Pourtant, dans tous ces domaines identifiés, force est de constater la persistance de certaines croyances. Ces croyances, dont les contenus ne sont pas prouvés ni démontrés, subsistent pourtant. Nous faut-il alors identifier les origines de ces croyances dans certains besoins, certains attachements caractéristiques de l’homme ? La croyance n’est-elle pas ce qui prend le relais lorsque la raison ne peut justifier une action, expliquer un phénomène ? Qu’est-ce qui fait la force et la fragilité de toute croyance ? Qu’est-ce qui préserve la croyance des lumières de la raison et lui permet de résister à la réfutation ? Nous pourrons ainsi étudier en particulier le cas de la croyance religieuse, de la Foi, qui affirme être une vérité d’un autre ordre que celui des sciences et des certitudes rationnelles. Nous étudierons d’abord les dangers des croyances qui échappent à la critique, tout en mesurant les limites (éventuelles) de la raison face à l’inconnu et l’incertain. Ainsi nous explorerons les rapports entre la raison et la croyance.
La croyance peut se définir comme un principe d’adhésion, d’assentiment non justifié. Il s’agit d’un jugement qui n’est pas fondé sur une certitude, sur une démonstration à partir de preuves. On pourrait la définir à partir de la proposition de Kant comme un « principe d’assentiment subjectivement suffisant, mais objectivement insuffisant ». Nous sommes convaincus de la véracité de ce en quoi nous croyons « dur comme fer », nous en tant que sujet adhérons à cette assertion. Mais, la croyance ne possède pas un caractère universel ou universalisable, elle peut pourtant être partagée. Comment est-ce possible ?
b) Comment les croyances collectives naissent-elles ?
En effet, si la croyance n’est pas un phénomène universel, c’est un phénomène qui peut être collectif. Elle peut en ce sens être le signe d’un penchant, de besoins ou de désirs partagés par tous. Ainsi, elle peut être motivée par des sentiments de crainte ou de peur, comme la peur de la mort, qui pousse nombre d’entre nous à croire en la vie après la mort. Mais elle peut aussi être le résultat de l’expression de désirs inconscients : croyance en la chance, en sa bonne étoile, en le destin (lisible dans les lignes de la main ou les prévisions de l’horoscope).

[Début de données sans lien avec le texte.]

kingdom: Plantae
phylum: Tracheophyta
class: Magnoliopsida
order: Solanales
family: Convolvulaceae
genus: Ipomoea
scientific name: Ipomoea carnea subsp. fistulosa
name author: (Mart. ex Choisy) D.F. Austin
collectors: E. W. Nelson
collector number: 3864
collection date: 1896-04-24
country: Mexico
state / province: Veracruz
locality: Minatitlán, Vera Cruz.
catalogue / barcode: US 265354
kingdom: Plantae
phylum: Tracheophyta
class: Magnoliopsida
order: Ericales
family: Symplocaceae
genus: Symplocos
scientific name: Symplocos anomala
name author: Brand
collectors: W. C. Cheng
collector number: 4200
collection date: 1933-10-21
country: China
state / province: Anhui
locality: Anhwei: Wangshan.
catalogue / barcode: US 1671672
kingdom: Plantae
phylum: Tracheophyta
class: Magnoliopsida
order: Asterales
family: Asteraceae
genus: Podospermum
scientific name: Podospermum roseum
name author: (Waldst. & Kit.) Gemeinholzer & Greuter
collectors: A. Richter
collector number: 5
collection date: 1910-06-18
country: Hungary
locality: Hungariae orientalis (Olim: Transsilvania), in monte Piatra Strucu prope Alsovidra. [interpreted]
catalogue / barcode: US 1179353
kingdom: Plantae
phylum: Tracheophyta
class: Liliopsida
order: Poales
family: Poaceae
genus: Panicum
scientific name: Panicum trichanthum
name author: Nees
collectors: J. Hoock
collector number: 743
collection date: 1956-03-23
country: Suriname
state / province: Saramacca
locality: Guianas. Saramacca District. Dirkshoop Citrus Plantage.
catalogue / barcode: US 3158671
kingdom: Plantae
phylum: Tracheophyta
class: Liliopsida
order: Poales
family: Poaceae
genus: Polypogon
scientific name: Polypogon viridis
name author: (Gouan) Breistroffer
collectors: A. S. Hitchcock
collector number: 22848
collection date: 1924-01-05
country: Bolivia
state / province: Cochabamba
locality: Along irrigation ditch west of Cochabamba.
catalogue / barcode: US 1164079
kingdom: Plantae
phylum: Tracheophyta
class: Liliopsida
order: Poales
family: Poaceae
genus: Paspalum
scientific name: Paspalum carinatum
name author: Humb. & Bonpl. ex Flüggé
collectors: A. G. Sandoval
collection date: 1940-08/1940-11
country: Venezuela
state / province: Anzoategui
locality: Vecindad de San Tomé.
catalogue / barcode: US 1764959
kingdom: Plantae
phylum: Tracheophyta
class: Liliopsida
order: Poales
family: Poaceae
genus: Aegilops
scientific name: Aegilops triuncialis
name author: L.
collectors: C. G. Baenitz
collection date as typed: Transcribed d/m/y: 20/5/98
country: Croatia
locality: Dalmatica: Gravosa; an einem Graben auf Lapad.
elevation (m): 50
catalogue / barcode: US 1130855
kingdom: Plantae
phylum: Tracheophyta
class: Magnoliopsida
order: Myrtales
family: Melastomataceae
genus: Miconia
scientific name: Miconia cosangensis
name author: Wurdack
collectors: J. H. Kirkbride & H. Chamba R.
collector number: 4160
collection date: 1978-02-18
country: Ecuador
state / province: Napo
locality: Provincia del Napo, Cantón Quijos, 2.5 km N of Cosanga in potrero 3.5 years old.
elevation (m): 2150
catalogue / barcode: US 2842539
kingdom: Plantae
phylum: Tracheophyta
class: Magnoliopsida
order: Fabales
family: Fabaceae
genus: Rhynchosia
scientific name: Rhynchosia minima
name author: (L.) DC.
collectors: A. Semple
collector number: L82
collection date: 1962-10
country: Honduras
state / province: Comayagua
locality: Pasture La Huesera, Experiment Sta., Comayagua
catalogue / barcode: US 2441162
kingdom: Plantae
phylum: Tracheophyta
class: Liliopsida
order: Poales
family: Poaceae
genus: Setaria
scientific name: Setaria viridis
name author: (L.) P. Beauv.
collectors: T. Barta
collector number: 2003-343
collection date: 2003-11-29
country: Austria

Le sentiment d’adhésion, la croyance aveugle, peuvent avoir un revers plus tragique qu’il n’y paraît au premier abord. Il ne s’agit pas seulement d’une erreur qui nous viendrait des sens et qu’il reviendrait à la raison de corriger, ou d’une erreur de jugement dont on éloignerait le risque par l’application d’une méthode appropriée. Non, il s’agit là d’une corruption, on se fourvoie, on se trompe, et notre jugement a des conséquences, entraîne des actions qui peuvent avoir leur part de drame et de violence, hors de toute raison et loin de l’image raisonnable que l’on se fait de l’humanité, de l’homme.
Ainsi la crédulité, le désir d’imitation, ou « l’instinct grégaire » (c’est-à-dire le penchant à suivre l’avis du plus grand nombre, à suivre le troupeau tel un mouton de Panurge), prêtent le flanc à toutes sortes de manipulations dont l’idéologie peut nous rendre compte. En effet, l’idéologie est un ensemble d’idées, de pensées philosophiques, sociales, politiques, morales ou religieuses propres à un groupe. C’est un système d’opinions qui peuvent influencer les comportements des individus qui appartiennent à ce groupe. Elle échappe au contrôle de la raison en étant d’abord un modèle de comportement « identitaire », un modèle qui permet à chacun de se sentir appartenant à une communauté.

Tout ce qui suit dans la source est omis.